Reading passage:
Common Prosperity: Decoding China’s New Populism

After decades of hewing to Deng Xiaoping’s maxim that it is OK for some people to become wealthy first, Beijing suddenly seems more inclined to eat its rich—or at least take a healthy nibble out of their fortunes.
Following the high-profile crackdown on tech firms like Alibaba and Meituan, an Aug. 17 speech from President Xi Jinping on “common prosperity” caught investors’ attention. Mr. Xi called for rationally “adjusting” excessive incomes and for high-income individuals and companies to contribute more to society. He also called for more aggressive measures to expand the middle class and the social safety net, including health and elderly care.
China has long been one of the most unequal major economies in the world, with one common measure of income inequality, the Gini coefficient, at 0.465 in 2019 according to official data out of a possible 1.0. Wealth inequality is higher: The top 1% hold 30.6% of the country’s wealth according to Credit Suisse data, below the U.S. at 35.3% but well above the U.K., Japan and Italy.
But rapidly falling birthrates, the coronavirus pandemic and its aftermath have made inequality tougher to ignore. The political stumbles and anticompetitive practices of tech titans like Alibaba and Tencent have also handed Mr. Xi a convenient target for the public’s ire. As a result, high-net-worth individuals and internet tech firms could come under further pressure to “donate” resources to social causes and find their tax rates rising. China’s long-mooted property tax could finally become a reality, although that is less certain.

Input data:
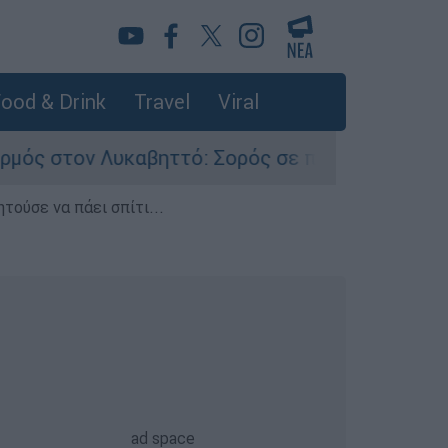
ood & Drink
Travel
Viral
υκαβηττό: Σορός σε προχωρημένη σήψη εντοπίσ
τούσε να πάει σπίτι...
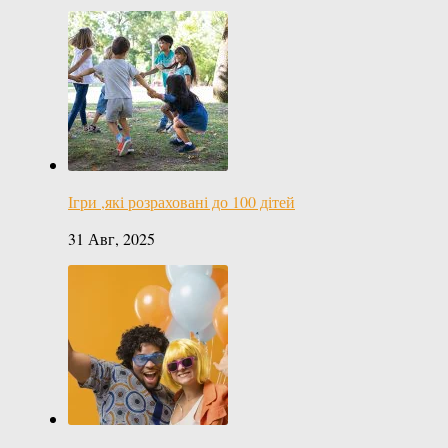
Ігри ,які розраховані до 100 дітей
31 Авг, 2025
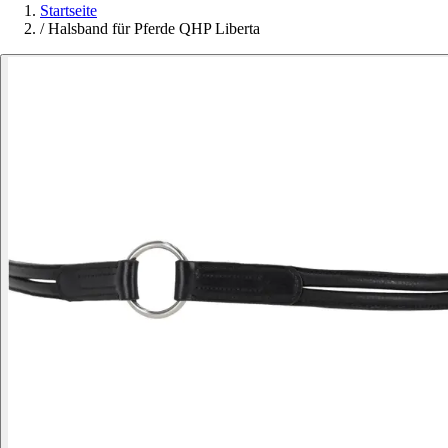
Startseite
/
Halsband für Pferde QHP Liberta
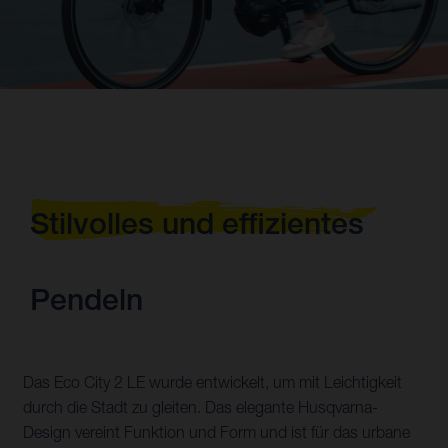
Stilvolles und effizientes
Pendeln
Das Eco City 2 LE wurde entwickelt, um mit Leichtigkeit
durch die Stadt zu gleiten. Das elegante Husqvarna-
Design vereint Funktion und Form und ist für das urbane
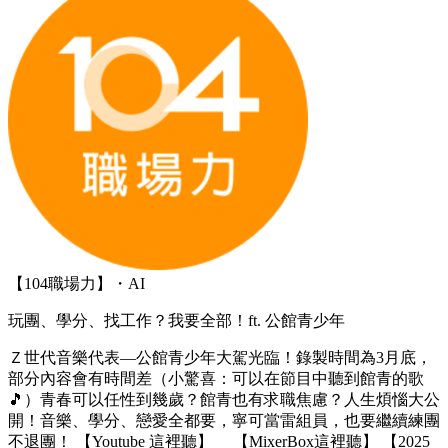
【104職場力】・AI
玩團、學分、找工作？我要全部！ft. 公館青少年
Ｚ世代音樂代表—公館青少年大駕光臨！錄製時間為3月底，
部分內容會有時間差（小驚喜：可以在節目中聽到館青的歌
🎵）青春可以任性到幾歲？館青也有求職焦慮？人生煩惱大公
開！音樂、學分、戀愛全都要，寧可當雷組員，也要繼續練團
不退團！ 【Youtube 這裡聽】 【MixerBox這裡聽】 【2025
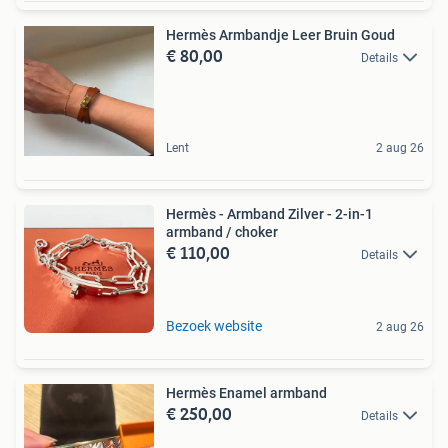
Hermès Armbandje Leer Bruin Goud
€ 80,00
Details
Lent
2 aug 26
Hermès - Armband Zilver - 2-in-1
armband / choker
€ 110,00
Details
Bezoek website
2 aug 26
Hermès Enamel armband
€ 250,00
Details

Your instructions:
Answer these from the common prosperity article:
1. On what date did Xi Jinping give his speech on "common prosperity"?
2. What was China's Gini coefficient in 2019, according to official data?
3. What share of China's wealth do the top 1% hold, according to Credit Suisse data?

Result:
1. Aug. 17
2. 0.465
3. 30.6%